_ACTIVITY LIST:_
A - Repeat word for word the passage of the Jersey City housing article starting at "Now, with the" and ending at "of the city.".
B - According to the Jersey City housing article, on the site of what former facility is the Bayfront project being built?

_SUPPLIED TEXT:_
Jersey City pitches latest housing plans to cramped New Yorkers

For Jersey City Mayor Steve Fulop, the pandemic is a good time to lure New Yorkers feeling anxious and cramped.

Fulop, 43, has reached a deal with developers for the first phase of Bayfront, an 8,000-unit project at the site of a former chemical plant on the Hackensack River.

"There is a premium associated with Manhattan, and places like Jersey City become more marketable," Fulop said in an interview.

Bayfront is the biggest project in Jersey City since the Newport community helped transform the Hudson River waterfront into a complex of high-rise offices and residences beginning in the 1980s.

New Jersey officials have used cheaper real estate prices and tax benefits to lure New York residents and companies across the Hudson River for decades. Jersey City is a quick train ride into Manhattan, and in recent years its population has increased as prominent Wall Street firms opened offices on the waterfront and new residential projects offered amenities and space that would cost more in New York City.

Now, with the pandemic creating anxiety about dense office buildings and public transportation, New Yorkers who have been working from home are considering leaving for the suburbs to spread out. Still, they might look farther than Jersey City if commutes into Manhattan are less frequent and they want more space.

"It doesn't have a ton of open space — you're talking about apartments," said Barry Hersh, a real estate professor at New York University. "It's just not different enough."

For Fulop, who has pushed to develop areas of Jersey City beyond the "Wall Street West" area on the Hudson, the project is an opportunity to drive growth on the other side of the city.

_INPUT DATA:_
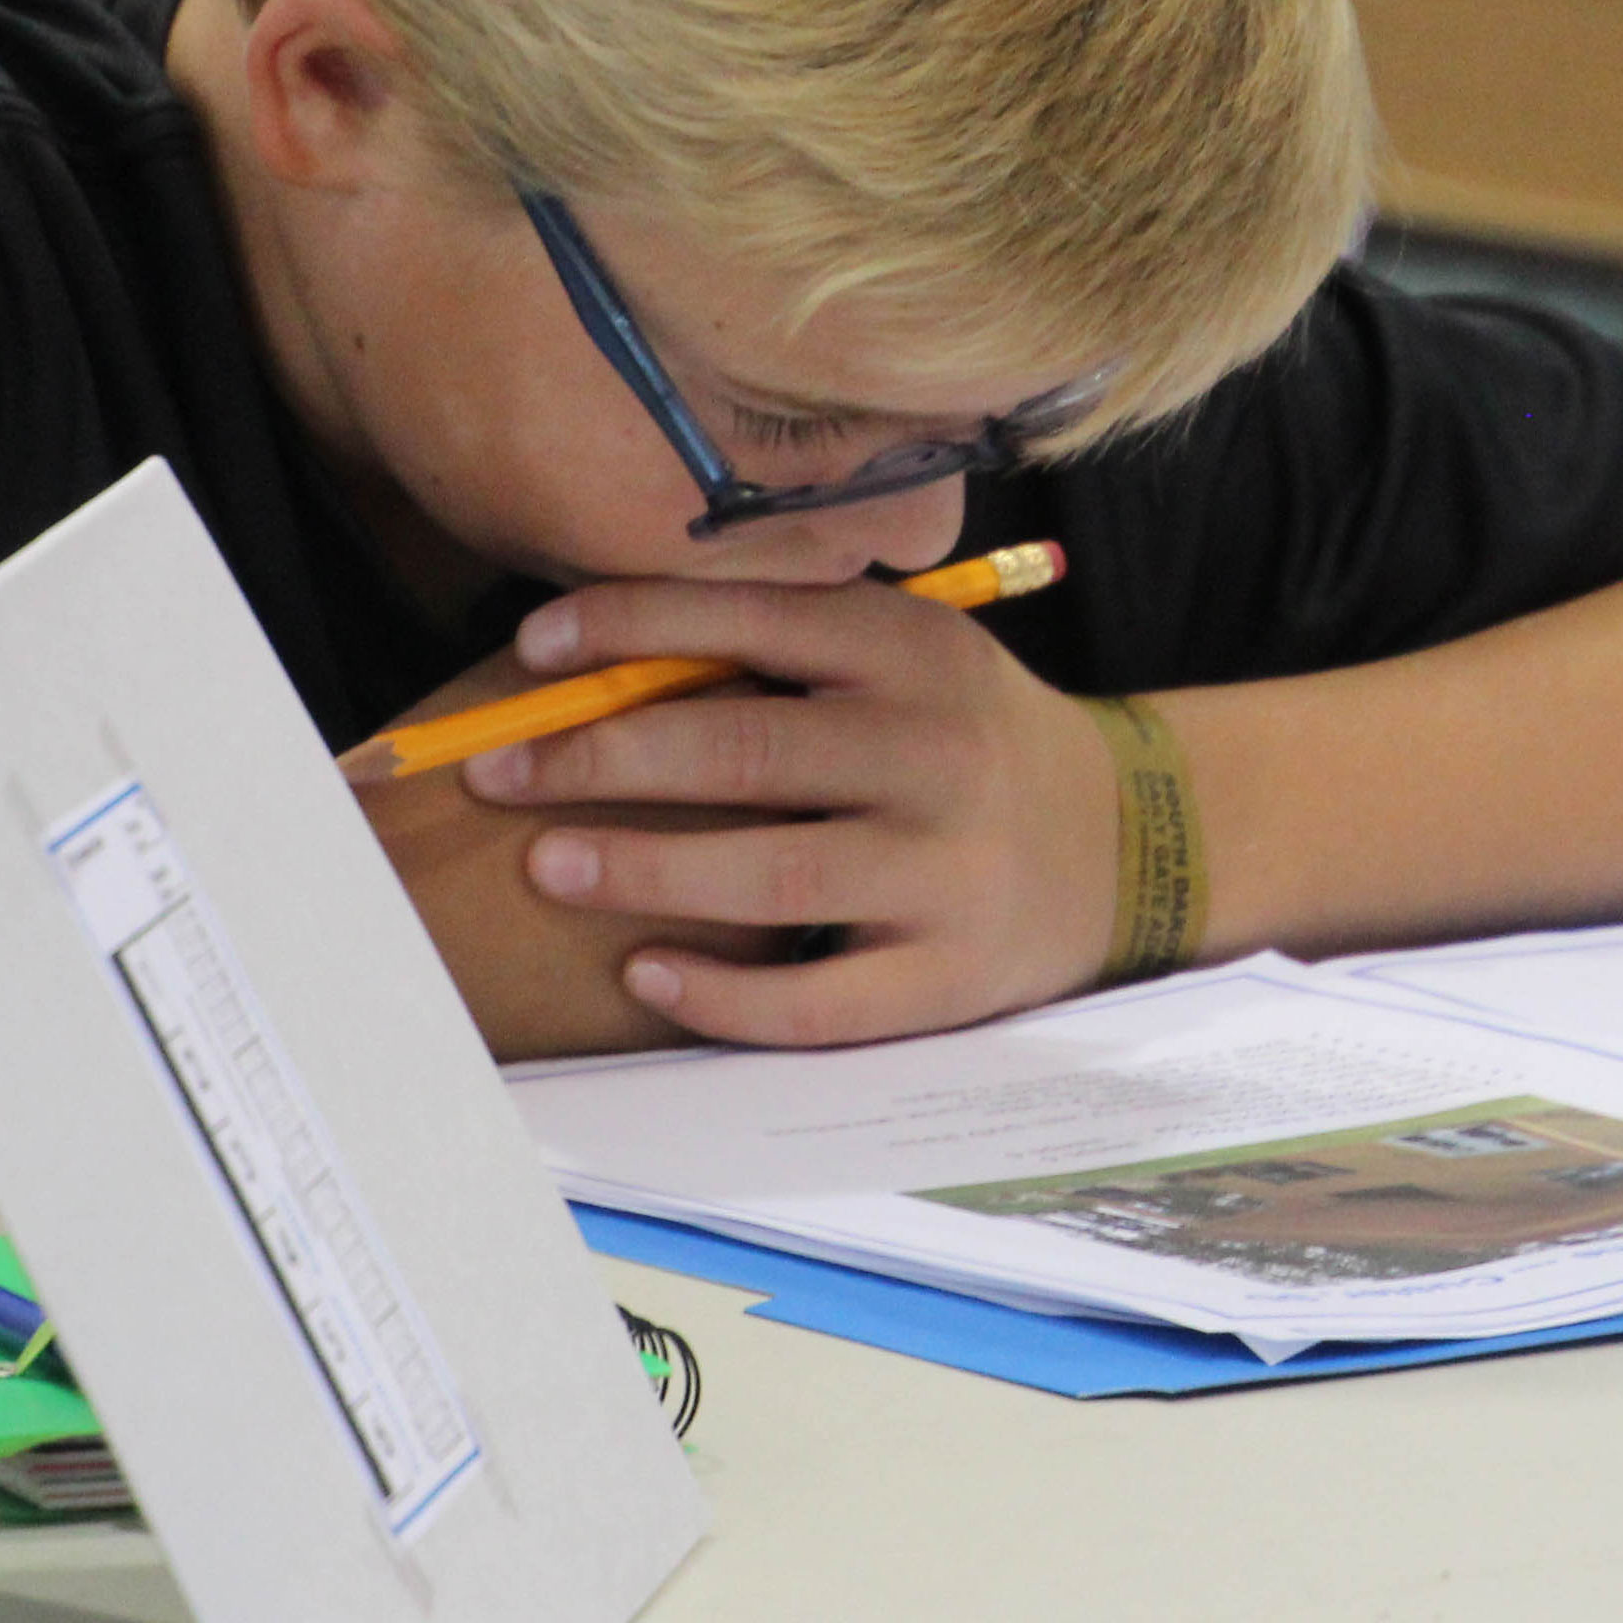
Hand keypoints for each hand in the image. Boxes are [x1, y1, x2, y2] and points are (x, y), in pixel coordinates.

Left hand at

_EXERCISE RESPONSES:_
A -
Now, with the pandemic creating anxiety about dense office buildings and public transportation, New Yorkers who have been working from home are considering leaving for the suburbs to spread out. Still, they might look farther than Jersey City if commutes into Manhattan are less frequent and they want more space.

"It doesn't have a ton of open space — you're talking about apartments," said Barry Hersh, a real estate professor at New York University. "It's just not different enough."

For Fulop, who has pushed to develop areas of Jersey City beyond the "Wall Street West" area on the Hudson, the project is an opportunity to drive growth on the other side of the city.

B - A former chemical plant on the Hackensack River.